Le Sgen-CFDT de l’académie de Créteil a demandé au Recteur que les personnels et notamment les personnels de direction, soient mieux accompagnés.

Cela pourrait se faire à l’instar du fonctionnement d’autres académies qui ont travaillé sur des mémo-processus : de véritables outils d’aide

  • à la mise en place d’un potentiel retour,
  • sur l’organisation spatiale et pédagogique, l’accompagnement des enseignants, des élèves ainsi que leurs familles.

Rien de normatif en soit, mais une garantie de cohérence et de plus de sérénité et de sécurité sur notre territoire.

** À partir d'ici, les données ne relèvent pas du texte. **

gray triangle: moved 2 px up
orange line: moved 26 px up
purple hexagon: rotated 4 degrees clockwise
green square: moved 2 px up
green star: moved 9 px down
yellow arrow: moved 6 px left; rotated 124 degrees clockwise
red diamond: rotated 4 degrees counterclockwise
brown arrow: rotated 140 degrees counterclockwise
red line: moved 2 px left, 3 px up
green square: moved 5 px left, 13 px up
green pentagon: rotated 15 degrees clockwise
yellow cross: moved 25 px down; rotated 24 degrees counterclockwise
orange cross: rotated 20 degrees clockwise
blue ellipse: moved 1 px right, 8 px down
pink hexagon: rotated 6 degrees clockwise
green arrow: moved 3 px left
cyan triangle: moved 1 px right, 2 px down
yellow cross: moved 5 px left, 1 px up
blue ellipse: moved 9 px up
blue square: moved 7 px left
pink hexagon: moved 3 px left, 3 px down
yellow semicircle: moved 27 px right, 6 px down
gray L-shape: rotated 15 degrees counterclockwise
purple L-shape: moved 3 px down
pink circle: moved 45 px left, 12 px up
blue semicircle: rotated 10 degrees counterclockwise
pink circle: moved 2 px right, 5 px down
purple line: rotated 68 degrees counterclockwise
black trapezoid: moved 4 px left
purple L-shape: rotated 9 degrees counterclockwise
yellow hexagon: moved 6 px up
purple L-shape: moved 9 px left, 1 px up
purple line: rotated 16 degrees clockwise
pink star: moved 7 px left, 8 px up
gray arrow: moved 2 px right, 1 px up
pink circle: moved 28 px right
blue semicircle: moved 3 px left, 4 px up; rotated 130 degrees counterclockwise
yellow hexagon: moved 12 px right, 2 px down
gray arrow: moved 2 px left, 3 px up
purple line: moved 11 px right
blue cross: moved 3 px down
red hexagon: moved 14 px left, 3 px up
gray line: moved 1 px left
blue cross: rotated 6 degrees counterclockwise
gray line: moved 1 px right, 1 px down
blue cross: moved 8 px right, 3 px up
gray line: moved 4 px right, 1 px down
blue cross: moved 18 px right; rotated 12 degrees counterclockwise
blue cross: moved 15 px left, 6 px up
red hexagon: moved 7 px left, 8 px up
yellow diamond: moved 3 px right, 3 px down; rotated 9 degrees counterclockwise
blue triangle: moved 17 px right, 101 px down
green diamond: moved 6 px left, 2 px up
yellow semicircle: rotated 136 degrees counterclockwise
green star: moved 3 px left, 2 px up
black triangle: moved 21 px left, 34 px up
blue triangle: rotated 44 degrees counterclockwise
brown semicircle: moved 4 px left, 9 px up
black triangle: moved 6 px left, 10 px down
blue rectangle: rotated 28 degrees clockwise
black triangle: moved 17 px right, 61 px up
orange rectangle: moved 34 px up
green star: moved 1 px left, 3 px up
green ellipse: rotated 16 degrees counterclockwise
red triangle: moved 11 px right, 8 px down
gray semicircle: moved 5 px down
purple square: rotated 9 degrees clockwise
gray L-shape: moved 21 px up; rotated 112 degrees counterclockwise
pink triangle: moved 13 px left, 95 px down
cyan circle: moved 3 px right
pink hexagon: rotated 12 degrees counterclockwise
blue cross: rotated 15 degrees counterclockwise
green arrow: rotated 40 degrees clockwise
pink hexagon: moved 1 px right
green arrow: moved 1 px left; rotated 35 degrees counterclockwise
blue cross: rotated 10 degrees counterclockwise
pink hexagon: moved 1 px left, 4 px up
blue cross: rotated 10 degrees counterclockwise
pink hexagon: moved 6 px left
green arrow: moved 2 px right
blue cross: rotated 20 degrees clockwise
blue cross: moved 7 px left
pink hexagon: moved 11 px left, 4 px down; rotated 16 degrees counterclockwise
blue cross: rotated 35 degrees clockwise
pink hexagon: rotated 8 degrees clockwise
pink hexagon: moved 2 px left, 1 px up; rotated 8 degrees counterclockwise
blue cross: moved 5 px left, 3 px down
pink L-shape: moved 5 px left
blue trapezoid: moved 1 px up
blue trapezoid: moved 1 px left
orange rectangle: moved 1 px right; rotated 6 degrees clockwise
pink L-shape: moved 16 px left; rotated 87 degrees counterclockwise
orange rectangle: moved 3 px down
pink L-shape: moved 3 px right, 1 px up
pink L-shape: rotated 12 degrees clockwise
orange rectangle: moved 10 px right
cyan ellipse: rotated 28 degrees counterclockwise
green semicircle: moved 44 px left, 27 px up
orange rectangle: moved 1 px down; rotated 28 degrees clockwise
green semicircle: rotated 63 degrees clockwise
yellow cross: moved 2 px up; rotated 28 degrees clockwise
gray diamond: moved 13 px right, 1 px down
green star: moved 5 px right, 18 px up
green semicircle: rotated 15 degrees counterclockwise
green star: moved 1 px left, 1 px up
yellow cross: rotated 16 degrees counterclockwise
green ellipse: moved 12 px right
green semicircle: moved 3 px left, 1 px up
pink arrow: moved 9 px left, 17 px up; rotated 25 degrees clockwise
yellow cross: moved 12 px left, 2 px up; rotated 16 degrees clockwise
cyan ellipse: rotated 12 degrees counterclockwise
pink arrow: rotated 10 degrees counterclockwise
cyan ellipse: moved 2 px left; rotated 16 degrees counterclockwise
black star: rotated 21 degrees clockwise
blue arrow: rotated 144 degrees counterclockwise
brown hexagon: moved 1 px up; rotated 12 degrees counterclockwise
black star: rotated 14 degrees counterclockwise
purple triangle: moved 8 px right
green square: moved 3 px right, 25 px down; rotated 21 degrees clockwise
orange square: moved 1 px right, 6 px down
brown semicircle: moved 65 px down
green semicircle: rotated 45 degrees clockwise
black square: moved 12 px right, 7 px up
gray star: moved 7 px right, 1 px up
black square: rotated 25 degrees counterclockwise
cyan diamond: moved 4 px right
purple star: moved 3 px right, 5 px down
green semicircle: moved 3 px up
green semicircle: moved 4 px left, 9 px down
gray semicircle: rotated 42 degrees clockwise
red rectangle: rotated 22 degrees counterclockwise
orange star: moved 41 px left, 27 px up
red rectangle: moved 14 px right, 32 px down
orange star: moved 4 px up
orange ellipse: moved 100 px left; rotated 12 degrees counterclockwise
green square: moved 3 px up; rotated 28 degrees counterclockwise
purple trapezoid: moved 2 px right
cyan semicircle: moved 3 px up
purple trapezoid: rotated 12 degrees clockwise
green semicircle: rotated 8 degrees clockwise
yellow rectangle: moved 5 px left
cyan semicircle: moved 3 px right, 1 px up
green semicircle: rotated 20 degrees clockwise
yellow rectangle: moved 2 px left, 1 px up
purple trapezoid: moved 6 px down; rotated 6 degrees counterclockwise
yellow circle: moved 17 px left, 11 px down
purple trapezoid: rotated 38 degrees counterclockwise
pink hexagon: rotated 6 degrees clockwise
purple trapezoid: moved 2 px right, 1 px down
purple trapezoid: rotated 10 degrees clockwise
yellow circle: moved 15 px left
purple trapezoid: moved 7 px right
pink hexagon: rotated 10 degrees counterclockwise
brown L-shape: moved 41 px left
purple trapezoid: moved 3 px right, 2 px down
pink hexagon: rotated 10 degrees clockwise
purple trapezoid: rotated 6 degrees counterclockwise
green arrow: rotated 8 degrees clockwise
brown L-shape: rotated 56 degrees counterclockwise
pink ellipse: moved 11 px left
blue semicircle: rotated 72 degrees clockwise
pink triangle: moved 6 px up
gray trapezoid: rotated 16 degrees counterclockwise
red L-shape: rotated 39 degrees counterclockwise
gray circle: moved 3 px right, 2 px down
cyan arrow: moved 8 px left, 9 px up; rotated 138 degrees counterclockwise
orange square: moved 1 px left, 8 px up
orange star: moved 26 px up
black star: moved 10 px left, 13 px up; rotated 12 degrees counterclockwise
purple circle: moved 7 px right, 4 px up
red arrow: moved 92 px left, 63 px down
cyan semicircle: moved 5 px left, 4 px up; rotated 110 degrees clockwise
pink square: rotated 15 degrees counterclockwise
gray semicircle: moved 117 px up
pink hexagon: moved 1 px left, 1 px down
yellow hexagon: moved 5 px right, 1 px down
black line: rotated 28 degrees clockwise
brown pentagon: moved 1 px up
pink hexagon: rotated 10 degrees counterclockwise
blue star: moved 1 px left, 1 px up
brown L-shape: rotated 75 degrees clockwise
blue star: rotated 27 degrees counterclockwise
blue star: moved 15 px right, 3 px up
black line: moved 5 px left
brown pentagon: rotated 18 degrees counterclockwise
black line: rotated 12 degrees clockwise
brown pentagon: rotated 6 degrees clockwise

Mieux accompagner les personnels de direction, c’est aussi permettre une meilleurs prise en charge des enseignants, des CPE, des agents, des élèves et des familles afin que personne ne revienne dans son établissement la boule au ventre.

Mieux accompagner les personnels de direction, c’est permettre que personne ne revienne dans son établissement la boule au ventre.

Réunions et instances

Certains dispositifs, par exemple des réunions plénières en présentiel avec l’ensemble des personnels d’un établissement, sont à éviter. Ils ne peuvent pas correspondre aux exigences du moment en termes sanitaires.
C’est d’ailleurs une décision qui a été prise par la Rectrice de l’académie de Versailles.
De même les instances dont la tenue est nécessaire avant la réouverture doivent, dès que cela est possible, se tenir en distanciel.

éviter les réunions en présentiel, tenir en distanciel les instances nécessaires

Prendre le temps

Enfin, ne pourrions-nous pas justement, pour une fois, prendre le temps ? Le temps :

  • de parler des conséquences du confinement et de la continuité pédagogique sur nos pratiques et nos santés,
  • de mutualiser les questions sur la vie en collectivité de demain,
  • d’échanger sur nos envies, nos besoins, nos craintes.

Parler, mutualiser, échanger

Parce que quand les collèges et les lycées rouvriront, on y fera quoi ? Sans doute pas ce que nous faisions avant le 13 mars…

Le temps aussi d’assurer toutes les tâches essentielles au suivi des élèves : orientation, accompagnement etc. Des missions sur lesquelles les personnels sont déjà concentrés et qui vont s’intensifier avec l’arrivée de la fin de l’année.